Work item: Only one number is wanted: the count of lines in the records below that hold the word "Adhesive".

Input material:
-------
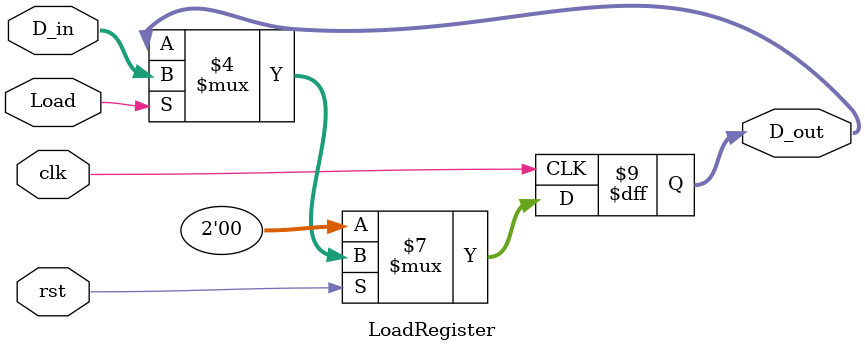
<source format=v>


module LoadRegister(D_in, D_out, clk, rst, Load);
   input [1:0] D_in;
   output [1:0] D_out;
   input clk, rst;
   input Load; 
   reg [1:0] D_out;  

   always@(posedge clk) begin
         if(rst == 1'b0) begin
               D_out <= 2'b00;
         end
         else begin
               if (Load == 1'b1) begin
                     D_out <= D_in; //normal operation after reset
               end
         end
   end

endmodule



</source>
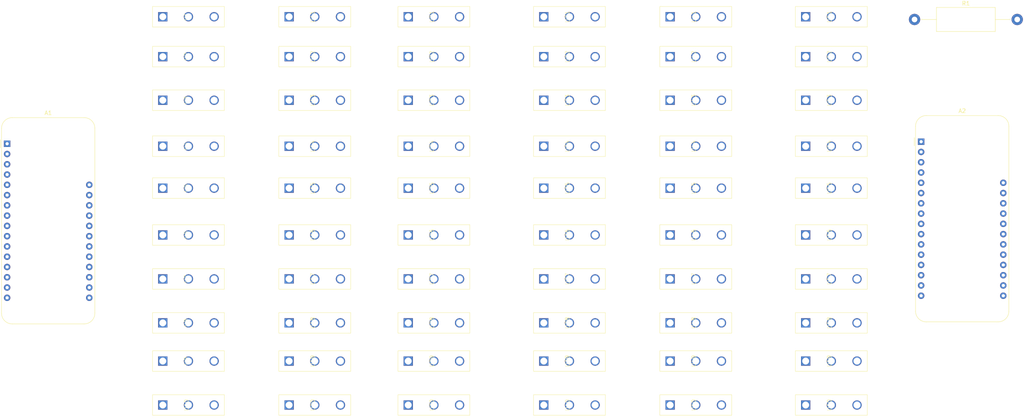
<source format=kicad_pcb>
(kicad_pcb (version 20221018) (generator pcbnew)

  (general
    (thickness 1.6)
  )

  (paper "A4")
  (layers
    (0 "F.Cu" signal)
    (31 "B.Cu" signal)
    (32 "B.Adhes" user "B.Adhesive")
    (33 "F.Adhes" user "F.Adhesive")
    (34 "B.Paste" user)
    (35 "F.Paste" user)
    (36 "B.SilkS" user "B.Silkscreen")
    (37 "F.SilkS" user "F.Silkscreen")
    (38 "B.Mask" user)
    (39 "F.Mask" user)
    (40 "Dwgs.User" user "User.Drawings")
    (41 "Cmts.User" user "User.Comments")
    (42 "Eco1.User" user "User.Eco1")
    (43 "Eco2.User" user "User.Eco2")
    (44 "Edge.Cuts" user)
    (45 "Margin" user)
    (46 "B.CrtYd" user "B.Courtyard")
    (47 "F.CrtYd" user "F.Courtyard")
    (48 "B.Fab" user)
    (49 "F.Fab" user)
    (50 "User.1" user)
    (51 "User.2" user)
    (52 "User.3" user)
    (53 "User.4" user)
    (54 "User.5" user)
    (55 "User.6" user)
    (56 "User.7" user)
    (57 "User.8" user)
    (58 "User.9" user)
  )

  (setup
    (pad_to_mask_clearance 0)
    (pcbplotparams
      (layerselection 0x00010fc_ffffffff)
      (plot_on_all_layers_selection 0x0000000_00000000)
      (disableapertmacros false)
      (usegerberextensions false)
      (usegerberattributes true)
      (usegerberadvancedattributes true)
      (creategerberjobfile true)
      (dashed_line_dash_ratio 12.000000)
      (dashed_line_gap_ratio 3.000000)
      (svgprecision 4)
      (plotframeref false)
      (viasonmask false)
      (mode 1)
      (useauxorigin false)
      (hpglpennumber 1)
      (hpglpenspeed 20)
      (hpglpendiameter 15.000000)
      (dxfpolygonmode true)
      (dxfimperialunits true)
      (dxfusepcbnewfont true)
      (psnegative false)
      (psa4output false)
      (plotreference true)
      (plotvalue true)
      (plotinvisibletext false)
      (sketchpadsonfab false)
      (subtractmaskfromsilk false)
      (outputformat 1)
      (mirror false)
      (drillshape 1)
      (scaleselection 1)
      (outputdirectory "")
    )
  )

  (net 0 "")
  (net 1 "unconnected-(A1-~{RESET}-Pad1)")
  (net 2 "Net-(A1-3V3)")
  (net 3 "unconnected-(A1-AREF-Pad3)")
  (net 4 "Earth")
  (net 5 "unconnected-(A1-DAC0{slash}A0-Pad5)")
  (net 6 "unconnected-(A1-A1-Pad6)")
  (net 7 "unconnected-(A1-A2-Pad7)")
  (net 8 "unconnected-(A1-A3-Pad8)")
  (net 9 "Net-(A1-A4)")
  (net 10 "Net-(A1-A5)")
  (net 11 "Net-(A1-SCK{slash}D24)")
  (net 12 "Net-(A1-MOSI{slash}D23)")
  (net 13 "Net-(A1-MISO{slash}D22)")
  (net 14 "unconnected-(A1-RX{slash}D0-Pad14)")
  (net 15 "unconnected-(A1-TX{slash}D1-Pad15)")
  (net 16 "unconnected-(A1-SDA{slash}D20-Pad17)")
  (net 17 "unconnected-(A1-SCL{slash}D21-Pad18)")
  (net 18 "unconnected-(A1-D5-Pad19)")
  (net 19 "unconnected-(A1-D6-Pad20)")
  (net 20 "unconnected-(A1-D9-Pad21)")
  (net 21 "unconnected-(A1-D10-Pad22)")
  (net 22 "Net-(A1-D11)")
  (net 23 "unconnected-(A1-D12-Pad24)")
  (net 24 "unconnected-(A1-D13-Pad25)")
  (net 25 "unconnected-(A1-USB-Pad26)")
  (net 26 "unconnected-(A1-EN-Pad27)")
  (net 27 "unconnected-(A1-VBAT-Pad28)")
  (net 28 "unconnected-(A2-~{RESET}-Pad1)")
  (net 29 "unconnected-(A2-AREF-Pad3)")
  (net 30 "unconnected-(A2-A0-Pad5)")
  (net 31 "unconnected-(A2-A1-Pad6)")
  (net 32 "unconnected-(A2-A2-Pad7)")
  (net 33 "unconnected-(A2-A3-Pad8)")
  (net 34 "unconnected-(A2-RX-Pad14)")
  (net 35 "unconnected-(A2-TX-Pad15)")
  (net 36 "unconnected-(A2-SPARE-Pad16)")
  (net 37 "unconnected-(A2-SDA-Pad17)")
  (net 38 "unconnected-(A2-SCL-Pad18)")
  (net 39 "unconnected-(A2-D0-Pad19)")
  (net 40 "unconnected-(A2-D1-Pad20)")
  (net 41 "unconnected-(A2-D2-Pad21)")
  (net 42 "unconnected-(A2-D3-Pad22)")
  (net 43 "Net-(A2-D4)")
  (net 44 "unconnected-(A2-D5-Pad24)")
  (net 45 "unconnected-(A2-USB-Pad26)")
  (net 46 "unconnected-(A2-EN-Pad27)")
  (net 47 "unconnected-(A2-VBAT-Pad28)")

  (footprint "1_my_custom_symbol_library:DS18B20 Connector" (layer "F.Cu") (at 75.184 59.73522))

  (footprint "1_my_custom_symbol_library:DS18B20 Connector" (layer "F.Cu") (at 135.89 145.902))

  (footprint "1_my_custom_symbol_library:DS18B20 Connector" (layer "F.Cu") (at 106.43077 103.842))

  (footprint "1_my_custom_symbol_library:DS18B20 Connector" (layer "F.Cu") (at 200.66 103.842))

  (footprint "1_my_custom_symbol_library:DS18B20 Connector" (layer "F.Cu") (at 234.188 103.842))

  (footprint "1_my_custom_symbol_library:DS18B20 Connector" (layer "F.Cu") (at 169.418 59.73522))

  (footprint "1_my_custom_symbol_library:DS18B20 Connector" (layer "F.Cu") (at 106.43077 59.73522))

  (footprint "1_my_custom_symbol_library:DS18B20 Connector" (layer "F.Cu") (at 234.188 125.582))

  (footprint "1_my_custom_symbol_library:DS18B20 Connector" (layer "F.Cu") (at 106.43077 145.902))

  (footprint "Resistor_THT:R_Axial_DIN0614_L14.3mm_D5.7mm_P25.40mm_Horizontal" (layer "F.Cu") (at 254.762 50.546))

  (footprint "1_my_custom_symbol_library:DS18B20 Connector" (layer "F.Cu") (at 106.43077 70.522))

  (footprint "1_my_custom_symbol_library:DS18B20 Connector" (layer "F.Cu") (at 234.188 92.262))

  (footprint "Module:Adafruit_Feather" (layer "F.Cu") (at 30.3335 81.28))

  (footprint "1_my_custom_symbol_library:DS18B20 Connector" (layer "F.Cu") (at 106.43077 125.582))

  (footprint "1_my_custom_symbol_library:DS18B20 Connector" (layer "F.Cu") (at 75.184 70.522))

  (footprint "1_my_custom_symbol_library:DS18B20 Connector" (layer "F.Cu") (at 234.188 70.522))

  (footprint "1_my_custom_symbol_library:DS18B20 Connector" (layer "F.Cu") (at 135.89 70.522))

  (footprint "1_my_custom_symbol_library:DS18B20 Connector" (layer "F.Cu") (at 135.89 114.712))

  (footprint "1_my_custom_symbol_library:DS18B20 Connector" (layer "F.Cu") (at 200.66 125.582))

  (footprint "1_my_custom_symbol_library:DS18B20 Connector" (layer "F.Cu") (at 135.89 125.582))

  (footprint "1_my_custom_symbol_library:DS18B20 Connector" (layer "F.Cu") (at 169.418 145.902))

  (footprint "1_my_custom_symbol_library:DS18B20 Connector" (layer "F.Cu") (at 169.418 103.842))

  (footprint "1_my_custom_symbol_library:DS18B20 Connector" (layer "F.Cu") (at 75.184 92.262))

  (footprint "1_my_custom_symbol_library:DS18B20 Connector" (layer "F.Cu") (at 234.188 114.712))

  (footprint "1_my_custom_symbol_library:DS18B20 Connector" (layer "F.Cu") (at 234.188 59.73522))

  (footprint "1_my_custom_symbol_library:DS18B20 Connector" (layer "F.Cu") (at 169.418 70.522))

  (footprint "1_my_custom_symbol_library:DS18B20 Connector" (layer "F.Cu") (at 106.43077 49.86965))

  (footprint "1_my_custom_symbol_library:DS18B20 Connector" (layer "F.Cu") (at 135.89 92.262))

  (footprint "1_my_custom_symbol_library:DS18B20 Connector" (layer "F.Cu") (at 200.66 59.73522 90))

  (footprint "1_my_custom_symbol_library:DS18B20 Connector" (layer "F.Cu") (at 75.184 49.86965))

  (footprint "1_my_custom_symbol_library:DS18B20 Connector" (layer "F.Cu") (at 135.89 49.86965))

  (footprint "1_my_custom_symbol_library:DS18B20 Connector" (layer "F.Cu") (at 200.66 114.712))

  (footprint "1_my_custom_symbol_library:DS18B20 Connector" (layer "F.Cu") (at 200.66 135.032))

  (footprint "1_my_custom_symbol_library:DS18B20 Connector" (layer "F.Cu") (at 200.66 70.522))

  (footprint "1_my_custom_symbol_library:DS18B20 Connector" (layer "F.Cu") (at 234.188 81.88815))

  (footprint "1_my_custom_symbol_library:DS18B20 Connector" (layer "F.Cu") (at 169.418 92.262))

  (footprint "1_my_custom_symbol_library:DS18B20 Connector" (layer "F.Cu") (at 234.188 145.902))

  (footprint "1_my_custom_symbol_library:DS18B20 Connector" (layer "F.Cu") (at 106.43077 135.032))

  (footprint "1_my_custom_symbol_library:DS18B20 Connector" (layer "F.Cu") (at 200.66 49.86965))

  (footprint "1_my_custom_symbol_library:DS18B20 Connector" (layer "F.Cu") (at 106.43077 81.88815))

  (footprint "Module:Adafruit_Feather" (layer "F.Cu") (at 256.3935 80.772))

  (footprint "1_my_custom_symbol_library:DS18B20 Connector" (layer "F.Cu") (at 135.89 103.842))

  (footprint "1_my_custom_symbol_library:DS18B20 Connector" (layer "F.Cu") (at 135.89 81.88815))

  (footprint "1_my_custom_symbol_library:DS18B20 Connector" (layer "F.Cu") (at 75.184 125.582))

  (footprint "1_my_custom_symbol_library:DS18B20 Connector" (layer "F.Cu") (at 169.418 125.582))

  (footprint "1_my_custom_symbol_library:DS18B20 Connector" (layer "F.Cu") (at 75.184 81.88815))

  (footprint "1_my_custom_symbol_library:DS18B20 Connector" (layer "F.Cu") (at 106.43077 92.262))

  (footprint "1_my_custom_symbol_library:DS18B20 Connector" (layer "F.Cu") (at 200.66 81.88815))

  (footprint "1_my_custom_symbol_library:DS18B20 Connector" (layer "F.Cu") (at 135.89 59.73522))

  (footprint "1_my_custom_symbol_library:DS18B20 Connector" (layer "F.Cu") (at 75.184 135.032))

  (footprint "1_my_custom_symbol_library:DS18B20 Connector" (layer "F.Cu") (at 169.418 49.86965))

  (footprint "1_my_custom_symbol_library:DS18B20 Connector" (layer "F.Cu") (at 169.418 135.032))

  (footprint "1_my_custom_symbol_library:DS18B20 Connector" (layer "F.Cu") (at 135.89 135.032))

  (footprint "1_my_custom_symbol_library:DS18B20 Connector" (layer "F.Cu") (at 75.184 114.712))

  (footprint "1_my_custom_symbol_library:DS18B20 Connector" (layer "F.Cu") (at 169.418 114.712))

  (footprint "1_my_custom_symbol_library:DS18B20 Connector" (layer "F.Cu") (at 200.66 92.262))

  (footprint "1_my_custom_symbol_library:DS18B20 Connector" (layer "F.Cu") (at 234.188 135.032))

  (footprint "1_my_custom_symbol_library:DS18B20 Connector" (layer "F.Cu") (at 106.43077 114.712))

  (footprint "1_my_custom_symbol_library:DS18B20 Connector" (layer "F.Cu") (at 169.418 81.88815))

  (footprint "1_my_custom_symbol_library:DS18B20 Connector" (layer "F.Cu") (at 75.184 145.902))

  (footprint "1_my_custom_symbol_library:DS18B20 Connector" (layer "F.Cu") (at 75.184 103.842))

  (footprint "1_my_custom_symbol_library:DS18B20 Connector" (layer "F.Cu") (at 200.66 145.902 90))

  (footprint "1_my_custom_symbol_library:DS18B20 Connector" (layer "F.Cu") (at 234.188 49.86965))

)

</source>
-------
Task answer: 2